We say this because we see no reason whatever for curtailing the independent monitor’s duties, and believe that a mayor-appointed committee reviewing the ordinance would be making a terrible mistake if it reached any such recommendation.

It’s fine for the committee to take a look at clarifying obscure language in the ordinance, including passages that a 2011 audit found “problematic and prone to varying interpretations.”

However, it’s essential that this exercise not evolve into an effort to clip the monitor’s wings, as at least one task force member clearly desires.

As The Denver Post’s Tom McGhee reported Sunday, the lawyer for the Denver Police Protective Association, David Bruno, believes Rosenthal “stepped outside the boundaries” when he was monitor and would like to see clearer limits on his successor’s power.

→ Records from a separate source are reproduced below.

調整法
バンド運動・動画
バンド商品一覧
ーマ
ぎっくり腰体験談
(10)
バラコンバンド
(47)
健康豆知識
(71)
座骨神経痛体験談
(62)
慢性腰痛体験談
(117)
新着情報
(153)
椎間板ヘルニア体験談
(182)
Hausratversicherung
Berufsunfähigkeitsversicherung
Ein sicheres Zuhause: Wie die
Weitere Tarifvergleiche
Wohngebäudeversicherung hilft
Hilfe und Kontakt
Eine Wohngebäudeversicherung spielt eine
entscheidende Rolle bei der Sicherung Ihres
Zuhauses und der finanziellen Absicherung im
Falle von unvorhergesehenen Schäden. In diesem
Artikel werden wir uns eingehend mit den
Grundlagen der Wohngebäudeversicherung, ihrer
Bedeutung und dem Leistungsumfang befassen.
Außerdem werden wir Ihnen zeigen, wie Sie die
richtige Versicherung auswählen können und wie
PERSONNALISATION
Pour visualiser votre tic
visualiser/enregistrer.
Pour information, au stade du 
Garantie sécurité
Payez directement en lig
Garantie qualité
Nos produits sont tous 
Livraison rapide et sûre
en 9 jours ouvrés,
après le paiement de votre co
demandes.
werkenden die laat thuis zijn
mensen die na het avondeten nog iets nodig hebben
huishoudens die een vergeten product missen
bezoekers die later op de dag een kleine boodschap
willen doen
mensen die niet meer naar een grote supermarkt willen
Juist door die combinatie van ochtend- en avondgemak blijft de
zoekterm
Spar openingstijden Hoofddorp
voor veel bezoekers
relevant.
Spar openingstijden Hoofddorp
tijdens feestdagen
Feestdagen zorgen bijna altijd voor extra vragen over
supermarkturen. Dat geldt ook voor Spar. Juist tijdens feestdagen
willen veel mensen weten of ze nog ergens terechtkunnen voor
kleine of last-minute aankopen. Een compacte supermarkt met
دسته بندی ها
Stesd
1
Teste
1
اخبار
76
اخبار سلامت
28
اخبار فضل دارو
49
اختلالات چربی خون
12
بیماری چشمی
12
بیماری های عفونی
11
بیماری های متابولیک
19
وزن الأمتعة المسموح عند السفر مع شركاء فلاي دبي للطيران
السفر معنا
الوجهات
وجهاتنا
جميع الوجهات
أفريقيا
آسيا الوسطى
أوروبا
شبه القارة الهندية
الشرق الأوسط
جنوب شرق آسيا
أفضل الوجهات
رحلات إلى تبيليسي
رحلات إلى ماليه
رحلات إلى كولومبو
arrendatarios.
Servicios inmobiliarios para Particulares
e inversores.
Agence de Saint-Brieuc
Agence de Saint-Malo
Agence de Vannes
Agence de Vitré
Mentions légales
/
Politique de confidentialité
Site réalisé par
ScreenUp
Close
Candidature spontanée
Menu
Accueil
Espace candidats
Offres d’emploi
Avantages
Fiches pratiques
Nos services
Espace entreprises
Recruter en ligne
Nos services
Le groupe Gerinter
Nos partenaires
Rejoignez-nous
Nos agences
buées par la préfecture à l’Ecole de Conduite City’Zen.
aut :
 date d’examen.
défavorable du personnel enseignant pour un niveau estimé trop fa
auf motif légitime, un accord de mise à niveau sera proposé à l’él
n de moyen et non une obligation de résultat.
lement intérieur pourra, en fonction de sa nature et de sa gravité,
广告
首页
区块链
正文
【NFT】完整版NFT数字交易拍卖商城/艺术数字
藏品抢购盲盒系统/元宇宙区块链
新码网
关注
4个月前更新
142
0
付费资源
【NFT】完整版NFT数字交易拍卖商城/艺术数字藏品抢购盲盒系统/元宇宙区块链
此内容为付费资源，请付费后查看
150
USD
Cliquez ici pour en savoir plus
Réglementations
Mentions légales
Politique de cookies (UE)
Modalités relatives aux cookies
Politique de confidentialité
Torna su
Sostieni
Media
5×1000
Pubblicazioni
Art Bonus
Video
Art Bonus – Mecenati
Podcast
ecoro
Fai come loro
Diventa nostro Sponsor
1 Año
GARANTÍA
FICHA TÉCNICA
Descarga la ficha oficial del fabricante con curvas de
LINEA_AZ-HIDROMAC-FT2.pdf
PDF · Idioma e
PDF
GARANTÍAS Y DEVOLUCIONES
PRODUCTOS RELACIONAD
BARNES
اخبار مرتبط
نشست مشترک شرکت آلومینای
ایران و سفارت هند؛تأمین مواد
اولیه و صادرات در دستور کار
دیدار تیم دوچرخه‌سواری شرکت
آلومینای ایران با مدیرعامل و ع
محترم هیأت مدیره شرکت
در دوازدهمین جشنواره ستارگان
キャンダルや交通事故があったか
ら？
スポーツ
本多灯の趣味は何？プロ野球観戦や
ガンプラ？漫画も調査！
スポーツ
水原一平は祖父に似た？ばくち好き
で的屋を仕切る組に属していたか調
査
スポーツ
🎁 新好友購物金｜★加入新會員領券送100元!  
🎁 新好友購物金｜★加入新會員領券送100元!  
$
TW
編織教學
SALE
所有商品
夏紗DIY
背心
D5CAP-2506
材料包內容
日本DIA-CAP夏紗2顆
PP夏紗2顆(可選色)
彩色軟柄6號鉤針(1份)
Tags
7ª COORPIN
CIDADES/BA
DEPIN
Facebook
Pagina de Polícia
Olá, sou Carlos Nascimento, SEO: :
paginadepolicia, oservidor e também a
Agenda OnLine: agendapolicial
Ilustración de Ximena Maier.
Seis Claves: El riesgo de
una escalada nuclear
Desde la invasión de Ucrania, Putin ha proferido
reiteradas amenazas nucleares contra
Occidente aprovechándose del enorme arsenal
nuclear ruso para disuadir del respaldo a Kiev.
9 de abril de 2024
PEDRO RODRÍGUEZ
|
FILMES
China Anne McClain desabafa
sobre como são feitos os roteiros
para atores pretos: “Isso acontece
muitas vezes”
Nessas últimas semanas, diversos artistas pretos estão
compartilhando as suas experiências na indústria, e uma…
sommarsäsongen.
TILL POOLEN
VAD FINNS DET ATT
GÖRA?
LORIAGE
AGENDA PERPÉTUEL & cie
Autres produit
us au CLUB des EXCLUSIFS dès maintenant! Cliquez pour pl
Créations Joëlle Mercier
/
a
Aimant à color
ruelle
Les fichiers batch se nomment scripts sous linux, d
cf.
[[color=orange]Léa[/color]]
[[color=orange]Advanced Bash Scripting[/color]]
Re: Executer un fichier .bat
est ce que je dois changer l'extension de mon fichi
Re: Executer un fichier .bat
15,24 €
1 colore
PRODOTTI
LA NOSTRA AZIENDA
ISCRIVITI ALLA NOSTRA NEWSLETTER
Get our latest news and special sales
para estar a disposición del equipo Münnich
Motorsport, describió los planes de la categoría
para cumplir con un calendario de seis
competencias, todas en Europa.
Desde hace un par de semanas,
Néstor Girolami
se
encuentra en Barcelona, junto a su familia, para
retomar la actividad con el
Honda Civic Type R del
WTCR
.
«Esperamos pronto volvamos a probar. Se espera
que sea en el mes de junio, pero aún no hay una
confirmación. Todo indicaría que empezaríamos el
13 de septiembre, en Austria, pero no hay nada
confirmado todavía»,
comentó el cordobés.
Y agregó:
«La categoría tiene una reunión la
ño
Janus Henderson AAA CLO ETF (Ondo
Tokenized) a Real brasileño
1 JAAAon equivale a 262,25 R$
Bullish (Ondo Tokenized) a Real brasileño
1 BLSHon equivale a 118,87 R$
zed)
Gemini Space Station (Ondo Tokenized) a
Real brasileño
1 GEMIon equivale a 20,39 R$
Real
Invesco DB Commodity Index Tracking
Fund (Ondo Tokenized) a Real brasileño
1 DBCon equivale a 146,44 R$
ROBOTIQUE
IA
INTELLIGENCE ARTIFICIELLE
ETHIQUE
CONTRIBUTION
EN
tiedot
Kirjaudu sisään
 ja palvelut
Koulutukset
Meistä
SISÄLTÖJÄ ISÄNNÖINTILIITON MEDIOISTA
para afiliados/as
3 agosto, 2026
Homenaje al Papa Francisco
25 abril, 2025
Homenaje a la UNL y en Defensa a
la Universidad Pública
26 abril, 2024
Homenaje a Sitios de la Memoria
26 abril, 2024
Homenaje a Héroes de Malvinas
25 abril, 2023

“The monitor’s ordinance is very vague, and as a result, there is lack of clarity to what the monitor’s role is in all these cases,” said Bruno.

But Rosenthal didn’t seem to have trouble understanding what his oversight role was, or to appreciate that he must function fearlessly as the public’s eyes and ears — and never mind departmental pushback.

This week’s news that the FBI is probing possible criminal behavior in the brutal police beating of Alexander Landau in 2009 after a traffic stop is a reminder of just how alarming police conduct in recent years sometimes has been.

True, Manager of Safety Alex Martinez was initially critical of Rosenthal, too, even claiming at the time of the monitor’s departure that “he has confused his role and overstepped his bounds” — a judgment that left us extremely nervous. But Martinez’s subsequent behavior suggests he shares the same low tolerance for misbehavior as Rosenthal himself, and is not afraid to use strong words in defending an officer’s termination against institutional critics.

When an officer whom Martinez had fired for driving 143 mph in a 55 mph zone was recently reinstated, for example, the safety manager complained that it deprived him of the “authority to impose reasonable discipline and disrespects the efforts of the many honorable law-abiding Denver police officers to maintain high standards of professionalism.”

We suspect that if Rosenthal were still in town, he too would have some pointed words for the civil service panel’s decision to override Martinez’s decision, assuming he’d been following the case.

His successor should enjoy the same freedom of action.